Food & Drink » Anthony Gismondi on Wine

Food and Drink

Matchmaker, matchmaker, make me a match



It's currently very fashionable to say there are no rules when it comes to food and wine pairing. If one isn't openly encouraged to be adventurous and try matching, say, malbec with oysters then the mantra goes something like, simply eat and drink what you like. The fact is it's not that simple.

I know, when it comes to wine we're supposed to simplify things but pairing food with wine isn't nearly as obvious as some would have you believe.

The good news is that acquiring basic food-and-wine pairing skills isn't as difficult as it sounds. If you're willing to experiment and, in this case, listen to someone who's attended thousands of wine dinners, you'll come to know that some pairings work better than others. And while the reasons may not be readily apparent, the pairing often is.

My inspiration for food-friendly wine matches doesn't come from cookbooks but rather from an almost unexplainable camaraderie between ingredients in classic food dishes.

Is there a better match than bacon and eggs, or fish and chips? Why do we crave macaroni and cheese, cookies and milk, or even peanut butter and bananas? I haven't even mentioned my favourite, spaghetti and meatballs but you get the point.

I'm betting most of you will have experienced many of these time honoured matches and know, for some reason or another, that the combination of ingredients simply tastes better.

Most great food and wine matches begin with wines that naturally lend themselves to being paired perfectly.
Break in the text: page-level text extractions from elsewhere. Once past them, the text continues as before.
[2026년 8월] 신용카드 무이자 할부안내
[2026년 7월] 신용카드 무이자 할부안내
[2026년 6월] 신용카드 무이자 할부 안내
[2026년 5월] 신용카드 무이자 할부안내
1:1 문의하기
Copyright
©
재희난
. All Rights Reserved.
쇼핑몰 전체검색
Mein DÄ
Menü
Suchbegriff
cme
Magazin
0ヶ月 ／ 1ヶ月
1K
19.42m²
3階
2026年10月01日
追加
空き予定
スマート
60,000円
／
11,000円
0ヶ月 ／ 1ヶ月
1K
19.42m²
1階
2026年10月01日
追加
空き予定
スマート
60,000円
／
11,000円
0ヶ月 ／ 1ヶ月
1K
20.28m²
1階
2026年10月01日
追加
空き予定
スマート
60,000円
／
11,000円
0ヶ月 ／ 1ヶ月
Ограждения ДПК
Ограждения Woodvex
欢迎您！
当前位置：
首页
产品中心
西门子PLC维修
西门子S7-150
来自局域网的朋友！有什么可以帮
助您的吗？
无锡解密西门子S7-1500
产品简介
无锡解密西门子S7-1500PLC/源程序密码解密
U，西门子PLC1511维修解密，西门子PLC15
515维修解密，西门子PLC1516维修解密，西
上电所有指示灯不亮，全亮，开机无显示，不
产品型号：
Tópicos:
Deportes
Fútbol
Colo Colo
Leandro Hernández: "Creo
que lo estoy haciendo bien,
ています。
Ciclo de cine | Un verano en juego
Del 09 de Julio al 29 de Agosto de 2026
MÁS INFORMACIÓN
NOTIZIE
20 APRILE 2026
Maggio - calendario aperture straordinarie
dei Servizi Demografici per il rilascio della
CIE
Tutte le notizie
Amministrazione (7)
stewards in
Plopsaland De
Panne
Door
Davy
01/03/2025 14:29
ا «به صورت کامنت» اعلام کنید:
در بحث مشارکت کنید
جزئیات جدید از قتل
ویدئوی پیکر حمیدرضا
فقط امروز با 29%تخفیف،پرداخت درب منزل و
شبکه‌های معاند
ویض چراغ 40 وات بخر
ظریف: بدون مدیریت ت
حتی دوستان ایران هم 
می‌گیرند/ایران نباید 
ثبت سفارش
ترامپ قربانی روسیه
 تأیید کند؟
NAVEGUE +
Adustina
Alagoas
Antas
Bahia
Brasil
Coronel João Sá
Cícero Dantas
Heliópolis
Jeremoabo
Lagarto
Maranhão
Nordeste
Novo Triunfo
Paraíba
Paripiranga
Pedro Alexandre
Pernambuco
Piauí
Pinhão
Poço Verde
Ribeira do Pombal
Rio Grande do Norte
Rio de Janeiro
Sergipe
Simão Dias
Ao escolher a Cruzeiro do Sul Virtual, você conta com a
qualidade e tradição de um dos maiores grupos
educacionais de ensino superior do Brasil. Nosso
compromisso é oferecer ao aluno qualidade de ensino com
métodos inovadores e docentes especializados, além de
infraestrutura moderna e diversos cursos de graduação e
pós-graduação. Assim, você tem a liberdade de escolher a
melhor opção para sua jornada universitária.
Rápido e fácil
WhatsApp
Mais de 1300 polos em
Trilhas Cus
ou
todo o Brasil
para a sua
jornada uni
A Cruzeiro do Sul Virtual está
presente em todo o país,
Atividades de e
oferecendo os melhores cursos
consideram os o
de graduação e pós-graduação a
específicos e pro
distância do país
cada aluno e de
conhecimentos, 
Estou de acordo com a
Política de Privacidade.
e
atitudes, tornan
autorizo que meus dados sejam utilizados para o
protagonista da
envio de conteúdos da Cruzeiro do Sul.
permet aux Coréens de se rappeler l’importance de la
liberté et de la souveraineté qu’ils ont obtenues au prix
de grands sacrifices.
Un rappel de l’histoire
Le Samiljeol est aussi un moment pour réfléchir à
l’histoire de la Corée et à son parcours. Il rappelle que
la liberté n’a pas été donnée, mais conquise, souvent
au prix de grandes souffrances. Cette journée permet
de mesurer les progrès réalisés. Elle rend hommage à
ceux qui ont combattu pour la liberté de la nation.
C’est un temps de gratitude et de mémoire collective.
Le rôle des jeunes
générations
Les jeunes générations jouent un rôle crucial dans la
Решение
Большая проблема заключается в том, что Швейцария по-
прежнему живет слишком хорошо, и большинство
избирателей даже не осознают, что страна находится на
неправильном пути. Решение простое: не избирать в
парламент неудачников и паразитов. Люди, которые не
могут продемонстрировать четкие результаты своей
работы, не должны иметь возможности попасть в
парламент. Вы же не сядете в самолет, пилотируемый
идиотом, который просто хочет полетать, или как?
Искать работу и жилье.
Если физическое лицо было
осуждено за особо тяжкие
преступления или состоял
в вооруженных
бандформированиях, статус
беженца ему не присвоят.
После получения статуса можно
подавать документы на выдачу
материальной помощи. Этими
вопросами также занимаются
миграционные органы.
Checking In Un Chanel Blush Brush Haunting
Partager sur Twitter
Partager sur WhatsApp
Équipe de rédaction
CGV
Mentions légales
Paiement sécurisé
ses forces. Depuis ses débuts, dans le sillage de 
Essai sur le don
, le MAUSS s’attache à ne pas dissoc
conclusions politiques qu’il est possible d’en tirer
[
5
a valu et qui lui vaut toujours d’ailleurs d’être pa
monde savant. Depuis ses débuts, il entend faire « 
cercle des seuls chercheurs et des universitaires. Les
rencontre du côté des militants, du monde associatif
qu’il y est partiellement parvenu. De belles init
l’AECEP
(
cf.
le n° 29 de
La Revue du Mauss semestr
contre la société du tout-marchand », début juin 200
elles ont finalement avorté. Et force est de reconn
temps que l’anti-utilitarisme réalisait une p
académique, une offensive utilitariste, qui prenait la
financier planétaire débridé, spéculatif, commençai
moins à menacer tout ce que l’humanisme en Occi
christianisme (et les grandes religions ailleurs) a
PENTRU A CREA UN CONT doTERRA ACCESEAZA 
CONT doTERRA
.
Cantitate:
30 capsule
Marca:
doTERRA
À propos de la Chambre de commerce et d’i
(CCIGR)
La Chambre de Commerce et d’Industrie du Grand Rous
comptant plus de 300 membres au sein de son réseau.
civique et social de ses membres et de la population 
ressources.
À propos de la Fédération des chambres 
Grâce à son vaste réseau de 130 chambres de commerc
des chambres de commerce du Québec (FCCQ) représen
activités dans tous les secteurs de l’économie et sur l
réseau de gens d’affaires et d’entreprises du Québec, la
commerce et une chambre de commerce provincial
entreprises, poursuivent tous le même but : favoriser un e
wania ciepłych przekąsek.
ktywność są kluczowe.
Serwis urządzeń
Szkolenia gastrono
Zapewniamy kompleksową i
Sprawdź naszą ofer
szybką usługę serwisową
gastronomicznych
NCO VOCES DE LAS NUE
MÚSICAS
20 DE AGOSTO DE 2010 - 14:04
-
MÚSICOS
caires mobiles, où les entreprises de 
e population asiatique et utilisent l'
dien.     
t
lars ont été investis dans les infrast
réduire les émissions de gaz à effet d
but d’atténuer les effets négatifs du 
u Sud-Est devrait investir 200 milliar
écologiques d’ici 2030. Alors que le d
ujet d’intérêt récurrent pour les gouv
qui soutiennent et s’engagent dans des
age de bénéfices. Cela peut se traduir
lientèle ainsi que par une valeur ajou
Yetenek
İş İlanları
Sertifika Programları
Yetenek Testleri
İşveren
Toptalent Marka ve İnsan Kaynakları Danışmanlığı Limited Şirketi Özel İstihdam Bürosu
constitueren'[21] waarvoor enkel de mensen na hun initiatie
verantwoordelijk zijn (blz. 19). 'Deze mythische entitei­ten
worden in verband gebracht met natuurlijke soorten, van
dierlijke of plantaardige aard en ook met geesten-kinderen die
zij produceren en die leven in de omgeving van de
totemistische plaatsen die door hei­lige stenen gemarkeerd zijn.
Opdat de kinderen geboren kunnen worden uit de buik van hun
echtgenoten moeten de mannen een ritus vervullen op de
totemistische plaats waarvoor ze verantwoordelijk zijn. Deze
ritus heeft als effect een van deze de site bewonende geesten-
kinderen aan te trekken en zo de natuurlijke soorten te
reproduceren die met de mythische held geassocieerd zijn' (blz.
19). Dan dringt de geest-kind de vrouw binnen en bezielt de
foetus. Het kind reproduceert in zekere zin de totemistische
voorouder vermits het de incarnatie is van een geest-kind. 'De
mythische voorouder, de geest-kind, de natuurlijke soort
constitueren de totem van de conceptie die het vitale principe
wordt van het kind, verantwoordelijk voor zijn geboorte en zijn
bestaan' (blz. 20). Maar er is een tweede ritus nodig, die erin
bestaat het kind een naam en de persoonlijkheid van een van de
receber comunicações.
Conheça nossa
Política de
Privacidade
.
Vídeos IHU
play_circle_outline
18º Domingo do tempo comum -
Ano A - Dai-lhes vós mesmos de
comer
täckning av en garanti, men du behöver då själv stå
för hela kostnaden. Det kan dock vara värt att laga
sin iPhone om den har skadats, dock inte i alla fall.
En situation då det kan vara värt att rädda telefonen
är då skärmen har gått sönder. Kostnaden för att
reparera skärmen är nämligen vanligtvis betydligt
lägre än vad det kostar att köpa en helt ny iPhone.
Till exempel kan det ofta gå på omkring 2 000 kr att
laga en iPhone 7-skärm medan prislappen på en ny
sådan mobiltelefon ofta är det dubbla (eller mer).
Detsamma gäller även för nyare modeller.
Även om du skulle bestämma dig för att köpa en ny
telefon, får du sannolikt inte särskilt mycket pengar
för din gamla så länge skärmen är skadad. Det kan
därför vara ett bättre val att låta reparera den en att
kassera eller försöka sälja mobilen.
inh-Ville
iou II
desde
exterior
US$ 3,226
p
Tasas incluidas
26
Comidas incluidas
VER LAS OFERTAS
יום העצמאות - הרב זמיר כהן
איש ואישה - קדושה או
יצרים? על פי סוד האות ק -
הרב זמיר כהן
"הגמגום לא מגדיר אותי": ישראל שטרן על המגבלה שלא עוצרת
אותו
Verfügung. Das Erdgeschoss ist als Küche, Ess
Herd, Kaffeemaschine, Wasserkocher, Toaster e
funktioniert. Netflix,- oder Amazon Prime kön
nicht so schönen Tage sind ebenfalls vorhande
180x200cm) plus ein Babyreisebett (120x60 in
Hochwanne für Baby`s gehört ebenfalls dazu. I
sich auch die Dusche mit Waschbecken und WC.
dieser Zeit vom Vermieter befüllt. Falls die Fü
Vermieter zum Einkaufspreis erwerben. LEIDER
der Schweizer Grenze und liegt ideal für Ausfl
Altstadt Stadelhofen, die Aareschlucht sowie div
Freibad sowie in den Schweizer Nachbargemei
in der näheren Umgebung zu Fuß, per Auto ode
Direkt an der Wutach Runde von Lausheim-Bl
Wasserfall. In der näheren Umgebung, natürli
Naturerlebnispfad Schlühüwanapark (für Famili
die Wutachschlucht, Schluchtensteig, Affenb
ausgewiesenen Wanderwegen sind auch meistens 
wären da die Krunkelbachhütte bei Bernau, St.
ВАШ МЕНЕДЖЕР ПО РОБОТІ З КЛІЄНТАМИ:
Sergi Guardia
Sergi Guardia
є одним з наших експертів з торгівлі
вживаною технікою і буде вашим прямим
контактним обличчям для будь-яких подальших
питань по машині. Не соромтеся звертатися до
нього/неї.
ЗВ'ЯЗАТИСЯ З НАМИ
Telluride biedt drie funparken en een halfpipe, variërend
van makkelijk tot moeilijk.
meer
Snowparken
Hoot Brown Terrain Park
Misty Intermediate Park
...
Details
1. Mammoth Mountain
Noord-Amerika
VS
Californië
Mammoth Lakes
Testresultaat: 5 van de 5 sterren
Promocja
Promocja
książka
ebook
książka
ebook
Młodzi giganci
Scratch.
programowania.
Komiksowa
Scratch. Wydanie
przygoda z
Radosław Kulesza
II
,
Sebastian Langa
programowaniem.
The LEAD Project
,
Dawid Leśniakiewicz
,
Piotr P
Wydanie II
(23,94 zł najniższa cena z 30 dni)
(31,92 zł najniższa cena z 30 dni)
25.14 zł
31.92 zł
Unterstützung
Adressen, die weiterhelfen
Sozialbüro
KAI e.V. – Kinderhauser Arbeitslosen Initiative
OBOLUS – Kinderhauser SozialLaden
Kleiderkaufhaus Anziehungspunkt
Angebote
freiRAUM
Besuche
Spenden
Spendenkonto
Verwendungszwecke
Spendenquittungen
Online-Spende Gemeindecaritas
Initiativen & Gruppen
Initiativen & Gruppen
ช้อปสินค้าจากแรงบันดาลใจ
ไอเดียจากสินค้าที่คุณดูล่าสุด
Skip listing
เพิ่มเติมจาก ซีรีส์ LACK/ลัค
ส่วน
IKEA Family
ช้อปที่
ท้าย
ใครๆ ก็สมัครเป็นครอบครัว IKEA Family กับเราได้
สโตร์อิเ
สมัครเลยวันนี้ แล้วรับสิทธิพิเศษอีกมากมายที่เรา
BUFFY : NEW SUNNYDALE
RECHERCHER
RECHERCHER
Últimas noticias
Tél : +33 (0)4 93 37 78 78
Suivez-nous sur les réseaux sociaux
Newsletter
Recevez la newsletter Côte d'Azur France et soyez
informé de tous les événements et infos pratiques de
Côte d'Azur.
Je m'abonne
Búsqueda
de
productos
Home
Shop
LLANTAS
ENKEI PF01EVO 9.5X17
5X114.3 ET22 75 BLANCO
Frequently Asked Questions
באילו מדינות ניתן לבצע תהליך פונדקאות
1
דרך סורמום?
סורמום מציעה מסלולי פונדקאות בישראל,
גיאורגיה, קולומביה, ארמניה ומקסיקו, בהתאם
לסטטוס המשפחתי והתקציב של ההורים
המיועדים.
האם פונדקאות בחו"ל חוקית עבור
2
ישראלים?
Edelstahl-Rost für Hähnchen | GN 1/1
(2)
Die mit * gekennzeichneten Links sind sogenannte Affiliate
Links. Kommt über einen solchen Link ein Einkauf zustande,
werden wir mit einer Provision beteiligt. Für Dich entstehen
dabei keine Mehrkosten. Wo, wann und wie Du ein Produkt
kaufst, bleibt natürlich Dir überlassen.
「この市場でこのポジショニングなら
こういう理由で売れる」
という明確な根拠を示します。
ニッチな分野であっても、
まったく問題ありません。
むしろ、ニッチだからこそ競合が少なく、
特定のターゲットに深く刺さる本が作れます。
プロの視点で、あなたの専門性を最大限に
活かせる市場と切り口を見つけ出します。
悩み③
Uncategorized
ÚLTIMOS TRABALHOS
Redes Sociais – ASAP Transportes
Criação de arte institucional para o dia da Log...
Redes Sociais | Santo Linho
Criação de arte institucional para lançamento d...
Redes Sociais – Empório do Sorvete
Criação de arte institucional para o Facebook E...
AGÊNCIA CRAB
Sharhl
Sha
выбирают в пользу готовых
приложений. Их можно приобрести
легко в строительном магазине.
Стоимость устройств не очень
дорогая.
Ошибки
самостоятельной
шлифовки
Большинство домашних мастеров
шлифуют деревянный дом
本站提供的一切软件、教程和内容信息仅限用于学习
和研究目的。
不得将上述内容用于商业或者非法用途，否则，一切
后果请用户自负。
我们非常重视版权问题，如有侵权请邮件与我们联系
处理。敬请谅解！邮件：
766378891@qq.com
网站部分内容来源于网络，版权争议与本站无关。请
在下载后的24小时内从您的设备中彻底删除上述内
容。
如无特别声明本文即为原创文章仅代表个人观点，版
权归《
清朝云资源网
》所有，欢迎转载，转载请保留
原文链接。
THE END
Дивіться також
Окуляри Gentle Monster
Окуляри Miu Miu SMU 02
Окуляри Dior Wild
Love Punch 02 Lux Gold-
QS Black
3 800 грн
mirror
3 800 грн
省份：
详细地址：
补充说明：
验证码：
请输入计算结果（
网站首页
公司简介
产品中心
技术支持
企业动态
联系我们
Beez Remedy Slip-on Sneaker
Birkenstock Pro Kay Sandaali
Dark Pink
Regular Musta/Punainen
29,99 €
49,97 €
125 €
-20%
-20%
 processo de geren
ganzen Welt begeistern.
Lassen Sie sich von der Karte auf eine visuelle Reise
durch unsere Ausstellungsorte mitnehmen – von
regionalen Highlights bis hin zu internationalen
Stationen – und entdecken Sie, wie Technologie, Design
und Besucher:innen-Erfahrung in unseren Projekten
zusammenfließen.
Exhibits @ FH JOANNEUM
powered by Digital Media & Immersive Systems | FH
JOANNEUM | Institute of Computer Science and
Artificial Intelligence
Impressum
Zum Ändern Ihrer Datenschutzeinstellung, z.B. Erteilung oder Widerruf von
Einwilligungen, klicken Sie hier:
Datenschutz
In my mind, wines of balance, where the sugar, acid and tannin coexist and feed each other, are the perfect platform to elevate most dishes to another level of enjoyment.

What follows is a look at some of the most food-friendly wine types on the planet. Each comes with a number of suggestions, gathered over three decades, on what best to serve them with and, of course, as always, a wine pick you can find in the local market that you shouldn't miss.


Champagne is the quintessential food wine, thanks to its superb acidity levels. Complex, effervescent and dry it can easily tame the wild flavours of game or simply set off the classic gougère before the dinner starts. Some of my most memorable meals began, continued and finished with champagne. It's a sure bet with oysters on the half shell, but is equally at home with rich soft cheeses.

The Match: Charles Heidsieck N/V Brut Reserve $61

Heidsieck is on a roll with this fragrant bubble with its nutty, brioche, baked apple nose. The palate is a subtle mix of toasted nuts and citrus and juicy baked apple, pear and cherry flavours. This one over-delivers.